After one member termed out in 2015 and a second did so in January 2017, both without replacements lined up, Robbins became the sole member and acting chairman, The Associated Press noted in a Nov. 24 report. The board needs at least two members to decide cases.

Sen. James Lankford, Oklahoma Republican and chairman of the Senate Home Security and Government Affairs Subcommittee on Regulatory Affairs and Federal Management, said in a statement he understands the urgency in filling the positions.

“There are over 1,500 individuals waiting for their cases to be heard, but there are not board members in place which means the backlog cannot be addressed,” said Lankford.

Robbins reads through federal workplace disputes, analyzes the cases, marks them with notes and logs his legal opinions. “When he’s finished, he slips the files into a cardboard box and carries them into an empty room where they will sit and wait. For nobody – he’s at 1,520 files and counting,” the AP report said.

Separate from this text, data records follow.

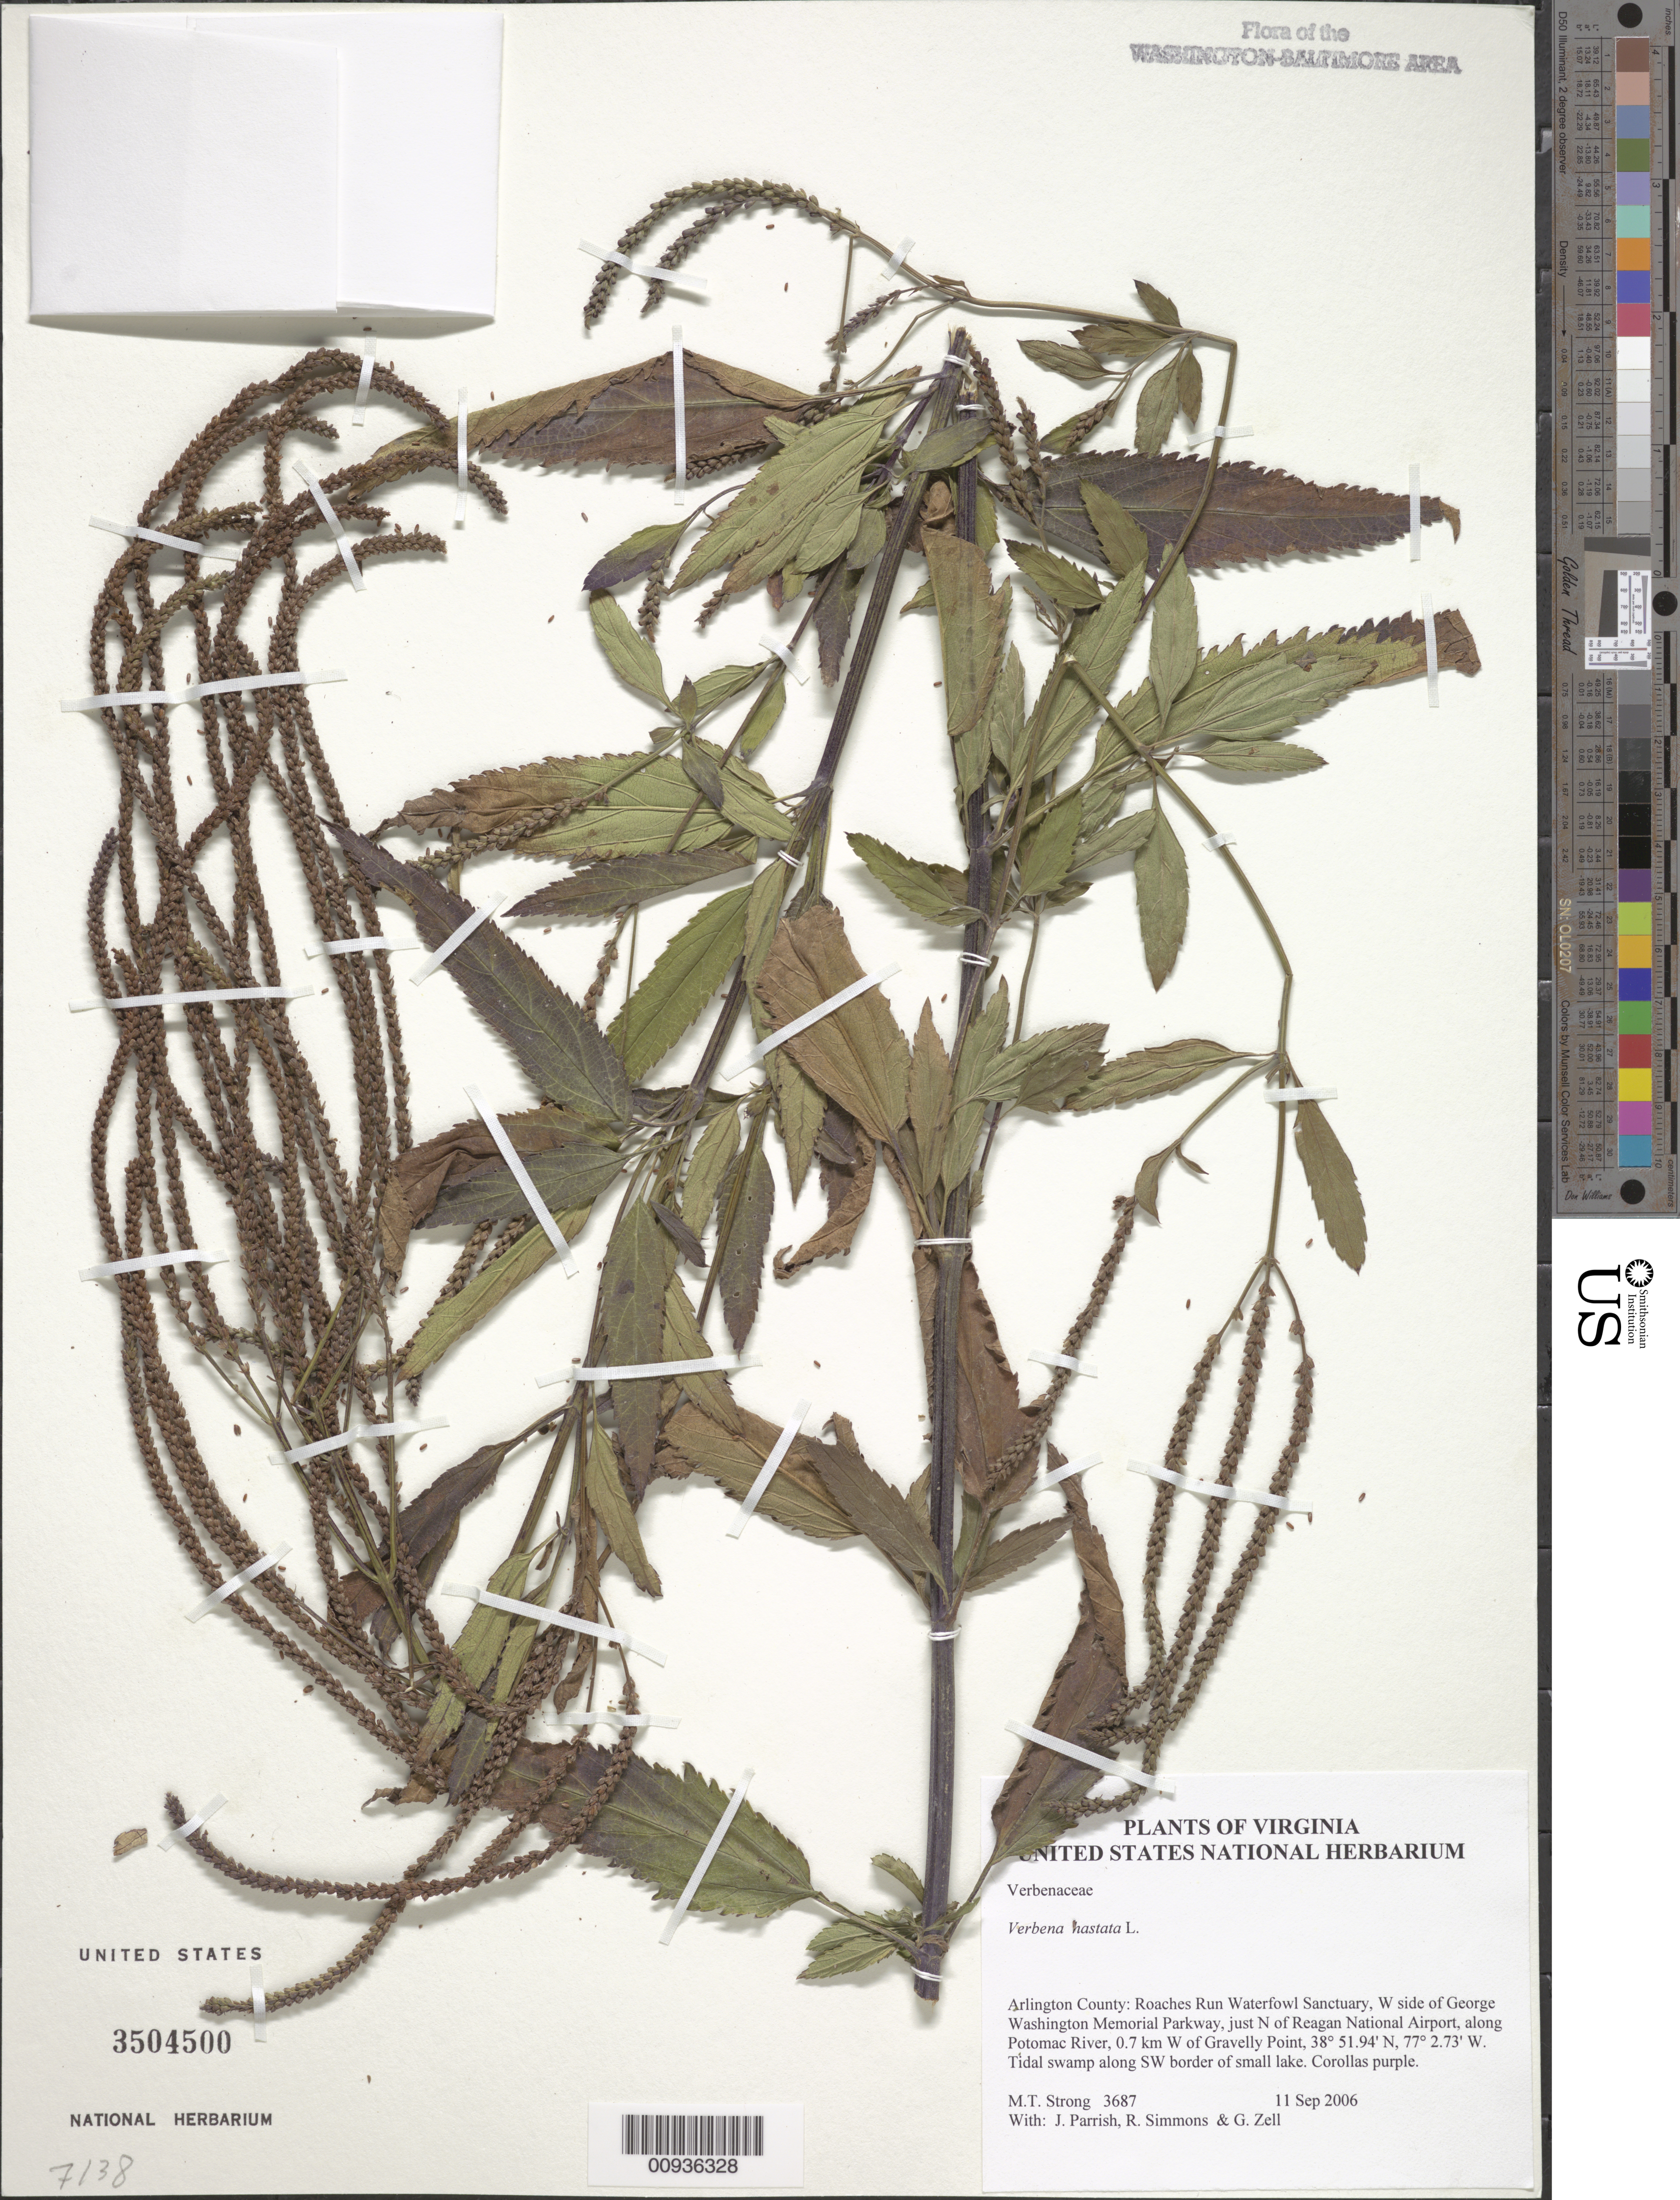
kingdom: Plantae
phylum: Tracheophyta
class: Magnoliopsida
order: Lamiales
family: Verbenaceae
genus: Verbena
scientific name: Verbena hastata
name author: L.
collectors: M. T. Strong, J. Parrish, R. Simmons & G. Zell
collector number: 3687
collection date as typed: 11 Sep 2006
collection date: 2006-09-11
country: United States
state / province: Virginia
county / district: Arlington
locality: Roaches Run Waterfowl Sanctuary, W side of George Washington Memorial Parkway, just N of Reagan National Airport, along Potomac River, 0.7 km W of Gravelly Point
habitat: tidal swamp along SW border of small lake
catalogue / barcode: US 3504500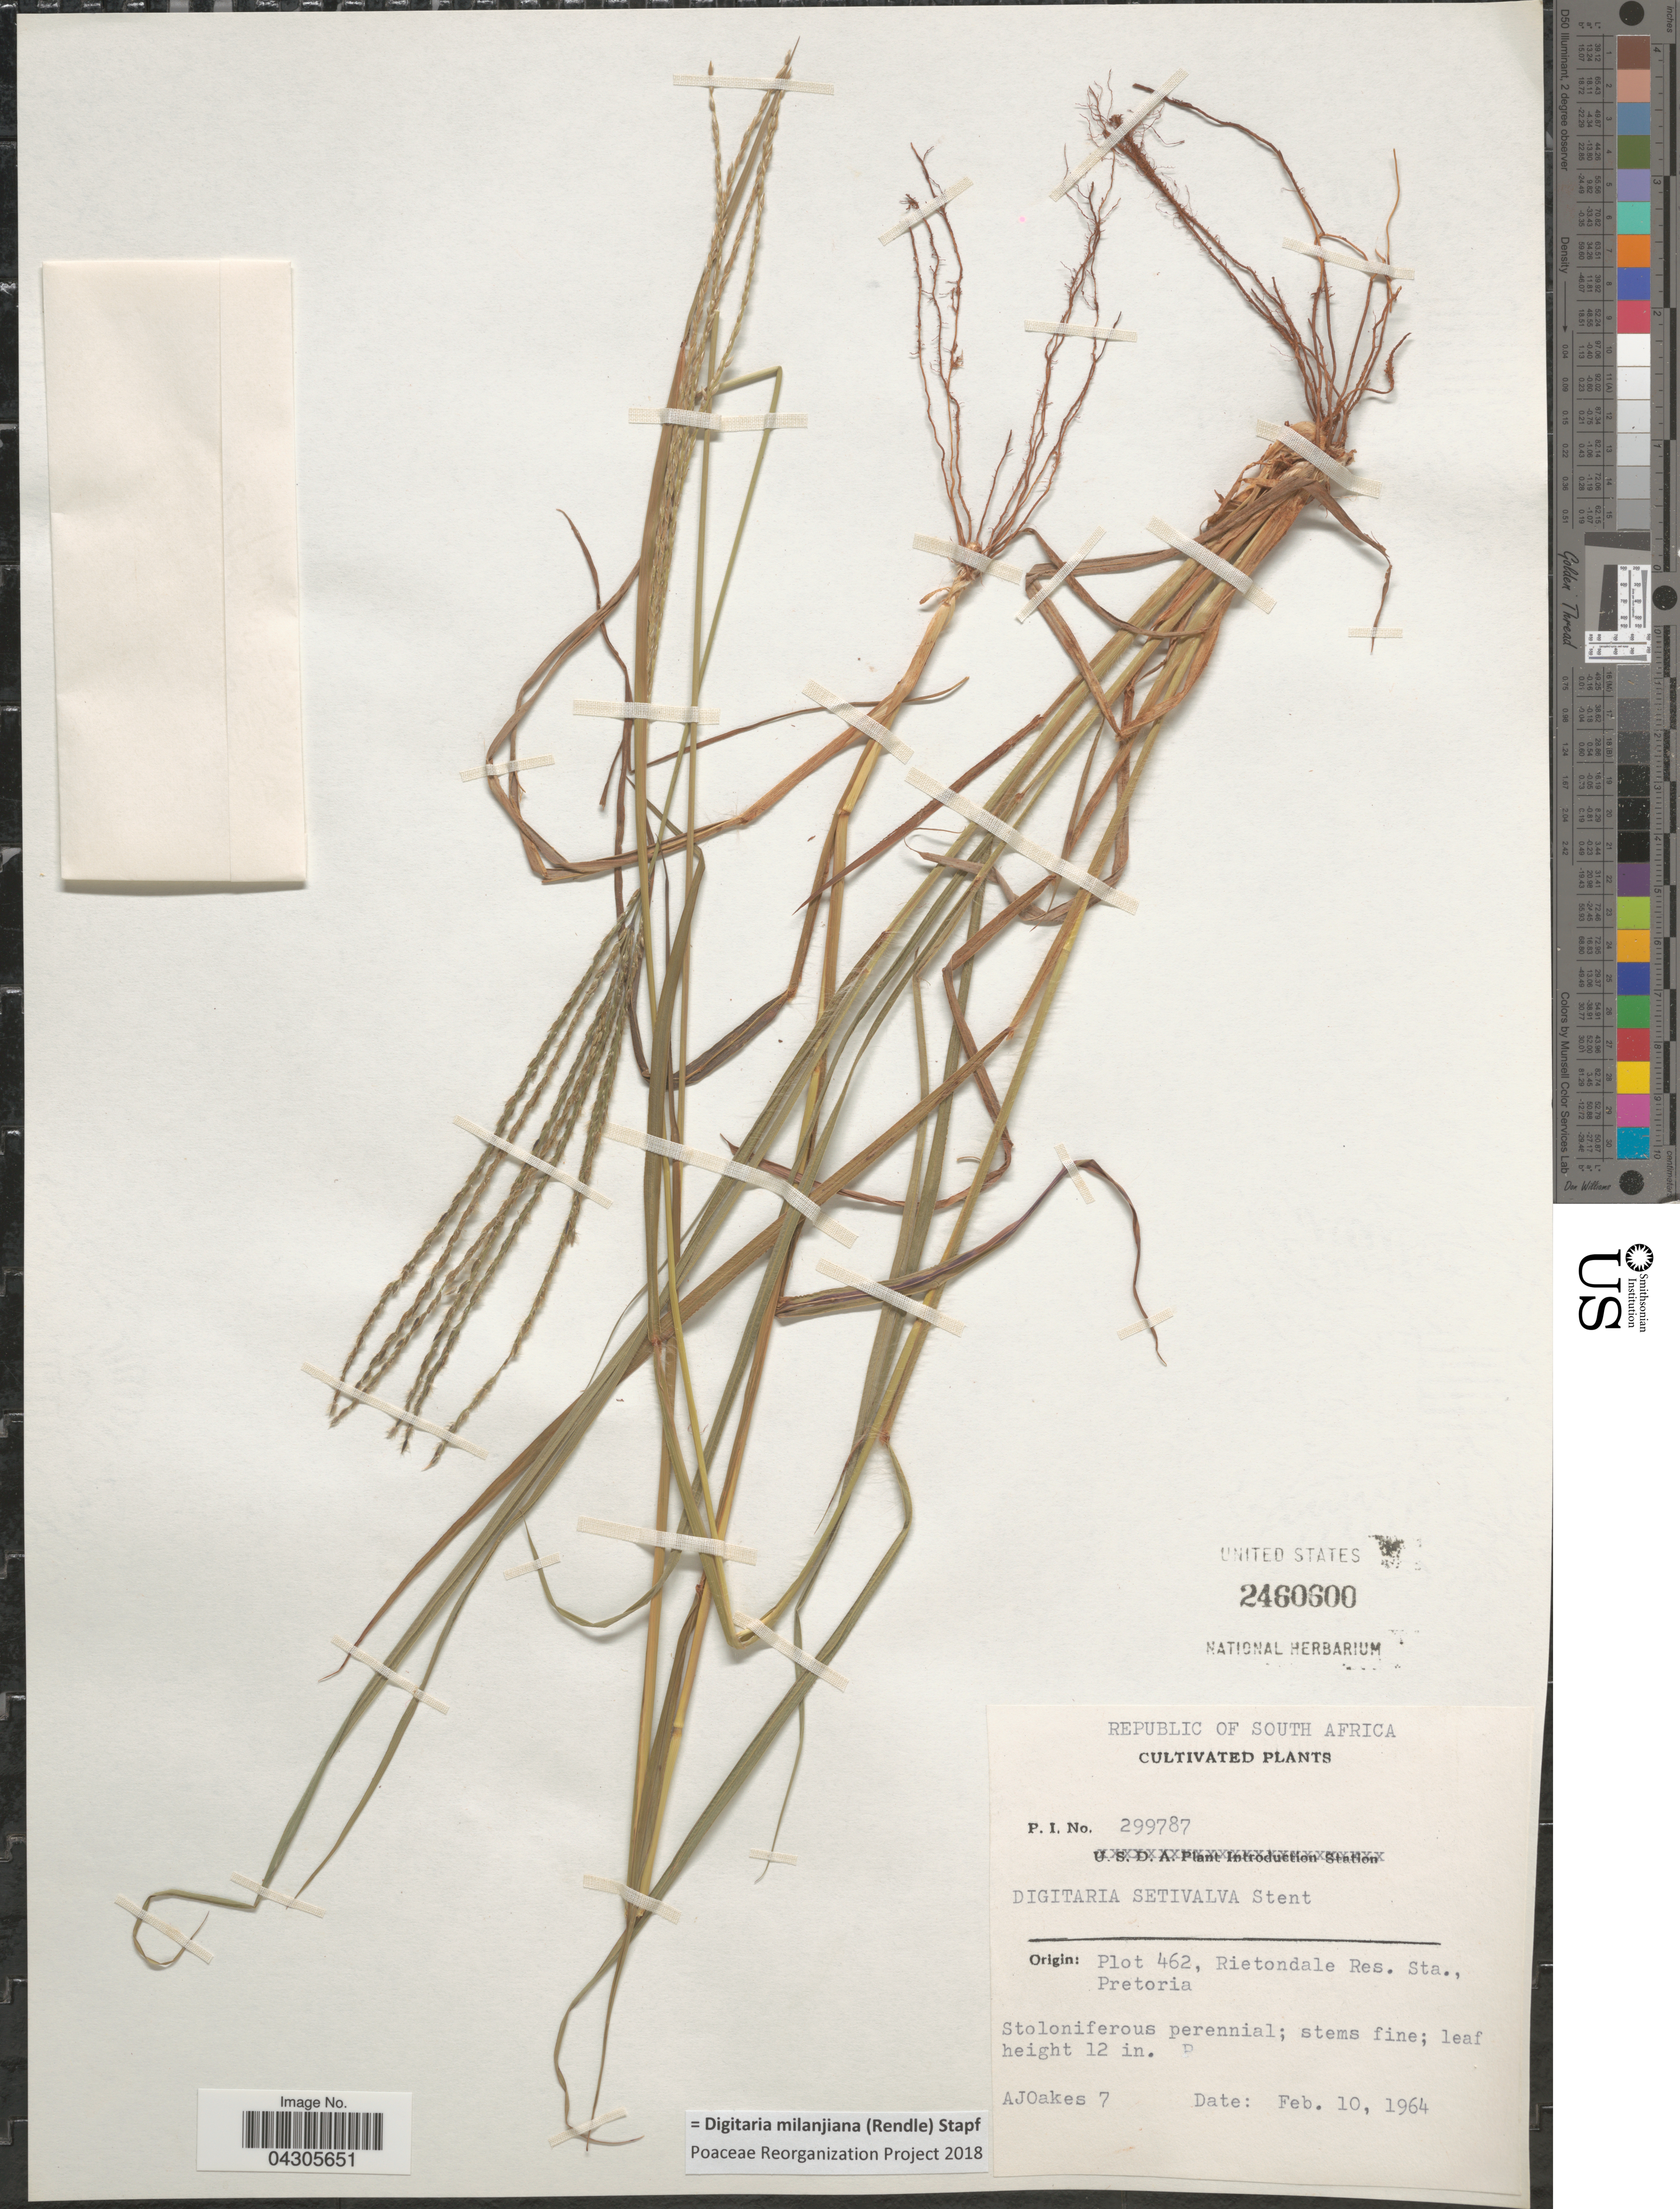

Robbins “has waited to be sent some colleagues to read his work and rule on the cases. No one has arrived. So he toils in vain, writing memos into the void,” the report said.

The board, established in 1978, is responsible for protecting 2.1 million federal employees from bias and unfair treatment in the workplace. The board handles appeals from whistleblowers and other civil servants who say they were mistreated or wrongly fired, and want to challenge an initial ruling by an administrative judge. The board also conducts independent research and writes policy papers destined for the president’s desk.

Two Republicans, including Robbins’ replacement, and one Democrat have been nominated to the board, but Senate Democrats were refusing to confirm the two Republicans by unanimous consent, insisting instead on a full debate for each, the report said.

A new board, whenever it does get Senate approval, will start from scratch. While new members will be able read Robbins’ notes, his thousand-plus decisions will vanish, the report said.

“There is zero chance, zero chance my votes will count,” Robbins told the AP. “Imagine having the last year and half of your work just … disappear. “Any additional cases I work from now on are just, grains of sand on a beach.”